Data Flow tasks of SSIS

Introduction
In my previous article, I am with Control Flow Tasks and Containers. In this article I am trying to discuss abut one of the control flows tasks named data flow.
If we think about a package of SSIS, it must contains one Control Flow tasks and can have zero, one or more data flow tasks.

How work with Data Flow Tasks
It is simple to work with data flow tasks. From Control Flow Items tools bar just drag the Data Flow tasks to the work space of Control Flow tabs and then double click the Data Flow Tasks.





Data Flow tasks Tool Box Objects
Data flow tasks has 3 types of Objects in tools box mentioned bellow.

1.    Data Flow Source Adapters
2.    Data Flow Transformations
3.    Data Flow Destination Adapter


Data Flow Source Adapter
It uses the package connections which points a server instance or file locations. The Source Adapter extracts data from source and moves it to direct Destination Adaptors or to Data Flow transformations and then from Data flow Transformation to Destination adapter.

Here there is one exceptions, the Raw File Adapters doesn't use any package connections. 

There are some common data flow sources adaptors are mentioned bellow.

1.    Data Reader: Make connection to a table or Query through a .NET providers
2.    Excel: Extracts data from Excel work sheet in the Excel file.
3.    Flat File: Make connection with delimited or fixed-width file.
4.    Raw File: Connect to binary type file.
5.    OLEDB: Connects to Installed OLEDB provider, such as SQL Server, Access, ORACLE etc.
6.    XML: Extracts data from XML file.

Data Flow Transformations
Transformations are used to modify or manipulate data in the data flow. It performs operations at one row at time or several rows of data at once.

There are wide verity of transformation tasks are present in the tools bar, what you choose is depends on what type of data processing is needed to complete your functionality. Depending of different nature of transformation, we can divide the transformation into 4 categories.

Category-1 [ Logical row-level transformations ]    
It's works on each and every rows of data flow one by one. `Some common used of there transformations are data type conversion, replacing NULL values, case conversion(lower case to upper case etc), row counts etc.

Category-2 [ Multi-Input and Multi-Output transformations ]    
It's works with more than one data input or can generate more than one output. It's have the ability to combine or branch data from one or more sources to one or more destination. Common examples are Union All, Merge-Join, Multicast etc.

Category-3 [ Multi-Row transformations ]    
It's performs works based on criteria from multiple inputs rows or generate multiple output rows from a single input rows. This type of transforms has more memory overhead. But from business prospective it is very important. Some common examples are Aggregate, Pivot, Sort, Row Sampling etc.

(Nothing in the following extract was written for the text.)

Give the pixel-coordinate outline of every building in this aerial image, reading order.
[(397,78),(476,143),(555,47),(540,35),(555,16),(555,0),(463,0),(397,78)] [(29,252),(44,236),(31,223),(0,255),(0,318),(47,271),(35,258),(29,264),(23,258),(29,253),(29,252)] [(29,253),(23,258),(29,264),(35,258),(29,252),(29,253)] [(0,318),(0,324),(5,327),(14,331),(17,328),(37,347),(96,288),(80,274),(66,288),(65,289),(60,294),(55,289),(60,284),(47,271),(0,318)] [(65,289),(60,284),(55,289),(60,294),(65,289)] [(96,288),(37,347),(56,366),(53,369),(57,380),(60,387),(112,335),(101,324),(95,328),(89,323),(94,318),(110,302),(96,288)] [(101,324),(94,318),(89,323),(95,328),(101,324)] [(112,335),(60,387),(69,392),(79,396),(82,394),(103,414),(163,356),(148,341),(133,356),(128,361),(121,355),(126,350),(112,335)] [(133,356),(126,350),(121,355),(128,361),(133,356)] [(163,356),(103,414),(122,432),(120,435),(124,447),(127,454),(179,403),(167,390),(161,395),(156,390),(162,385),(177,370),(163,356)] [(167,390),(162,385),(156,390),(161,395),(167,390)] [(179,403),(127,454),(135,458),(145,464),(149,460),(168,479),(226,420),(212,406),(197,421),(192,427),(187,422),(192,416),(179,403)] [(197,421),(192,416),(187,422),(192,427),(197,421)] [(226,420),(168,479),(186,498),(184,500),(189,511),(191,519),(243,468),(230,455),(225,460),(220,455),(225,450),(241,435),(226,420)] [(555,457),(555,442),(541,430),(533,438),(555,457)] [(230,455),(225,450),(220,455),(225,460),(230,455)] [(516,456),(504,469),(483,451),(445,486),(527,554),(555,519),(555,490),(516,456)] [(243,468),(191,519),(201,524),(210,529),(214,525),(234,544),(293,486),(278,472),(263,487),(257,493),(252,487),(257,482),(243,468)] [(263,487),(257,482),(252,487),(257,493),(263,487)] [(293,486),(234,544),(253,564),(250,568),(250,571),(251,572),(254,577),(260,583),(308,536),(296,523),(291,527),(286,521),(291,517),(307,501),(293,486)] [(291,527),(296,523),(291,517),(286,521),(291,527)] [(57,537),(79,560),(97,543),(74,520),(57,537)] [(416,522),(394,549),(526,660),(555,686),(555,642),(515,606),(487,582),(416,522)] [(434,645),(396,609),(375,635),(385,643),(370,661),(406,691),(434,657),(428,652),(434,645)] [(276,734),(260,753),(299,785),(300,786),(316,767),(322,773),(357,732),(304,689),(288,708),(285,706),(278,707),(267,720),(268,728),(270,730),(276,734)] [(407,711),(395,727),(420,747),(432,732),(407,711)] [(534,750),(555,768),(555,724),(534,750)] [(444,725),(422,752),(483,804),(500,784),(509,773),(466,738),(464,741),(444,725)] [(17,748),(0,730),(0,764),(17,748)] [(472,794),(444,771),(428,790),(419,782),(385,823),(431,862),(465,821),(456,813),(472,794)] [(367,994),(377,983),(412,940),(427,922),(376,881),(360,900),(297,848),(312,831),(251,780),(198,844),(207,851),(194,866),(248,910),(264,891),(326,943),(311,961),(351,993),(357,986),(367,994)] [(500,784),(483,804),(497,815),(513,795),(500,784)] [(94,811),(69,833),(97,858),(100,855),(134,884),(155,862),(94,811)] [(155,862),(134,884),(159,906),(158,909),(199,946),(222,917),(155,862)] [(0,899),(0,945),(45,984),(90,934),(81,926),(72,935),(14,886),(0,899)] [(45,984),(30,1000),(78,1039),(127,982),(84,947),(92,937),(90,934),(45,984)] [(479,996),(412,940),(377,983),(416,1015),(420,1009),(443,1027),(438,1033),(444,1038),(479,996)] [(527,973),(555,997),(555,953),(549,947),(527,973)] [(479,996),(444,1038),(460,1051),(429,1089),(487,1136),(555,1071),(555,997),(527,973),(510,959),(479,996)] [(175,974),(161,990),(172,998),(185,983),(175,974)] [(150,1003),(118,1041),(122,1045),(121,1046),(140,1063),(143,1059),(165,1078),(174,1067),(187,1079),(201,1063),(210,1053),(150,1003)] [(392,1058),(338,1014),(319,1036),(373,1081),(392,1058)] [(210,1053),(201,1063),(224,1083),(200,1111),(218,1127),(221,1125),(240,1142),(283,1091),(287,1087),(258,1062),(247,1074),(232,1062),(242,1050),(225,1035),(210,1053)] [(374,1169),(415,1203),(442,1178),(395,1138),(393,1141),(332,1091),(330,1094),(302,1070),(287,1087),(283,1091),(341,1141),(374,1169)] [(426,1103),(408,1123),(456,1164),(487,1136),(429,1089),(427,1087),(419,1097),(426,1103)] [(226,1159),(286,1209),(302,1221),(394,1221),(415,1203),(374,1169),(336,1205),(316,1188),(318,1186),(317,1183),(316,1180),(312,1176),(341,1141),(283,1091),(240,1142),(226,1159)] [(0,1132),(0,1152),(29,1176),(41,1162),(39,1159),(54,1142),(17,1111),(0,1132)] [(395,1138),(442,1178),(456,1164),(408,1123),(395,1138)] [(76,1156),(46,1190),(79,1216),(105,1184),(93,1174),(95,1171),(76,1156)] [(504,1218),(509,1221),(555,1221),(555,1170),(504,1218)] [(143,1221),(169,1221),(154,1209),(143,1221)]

Category-4 [ Advanced Data-preparation transformations ]    
It's works on rows in the data flow pipeline. Some common examples are OLE DB Command, Fuzzy Grouping, and Scripts Components etc.

Data Flow Destination
It is the end point of the package. It is just like the Data flow source to use the package connections. It defines the destination where the processed or unprocessed data are pushed. If we take an example, suppose we want to store the final output of the package in a excel file than we must select the Excel Destination adapter.

To understand it properly
Sometimes real life examples help us to understand properly. Here I am taking a real life example to understand it properly. Think about postal services.

Step-1 [ Data Flow Source Adapters ]
Postman collects postage from different sources like post box, registered postage, and parcel from customer home.

Step-2 [ Data Flow Transformations ]
Then in the post office, they check the details of each and every postal baggage like the stamps are corrects or not, delivery address etc.. ect.. and process them.

Step-3 [ Data  Flow Destination Adapter ]
Postman goes to the delivery address and delivers the postage.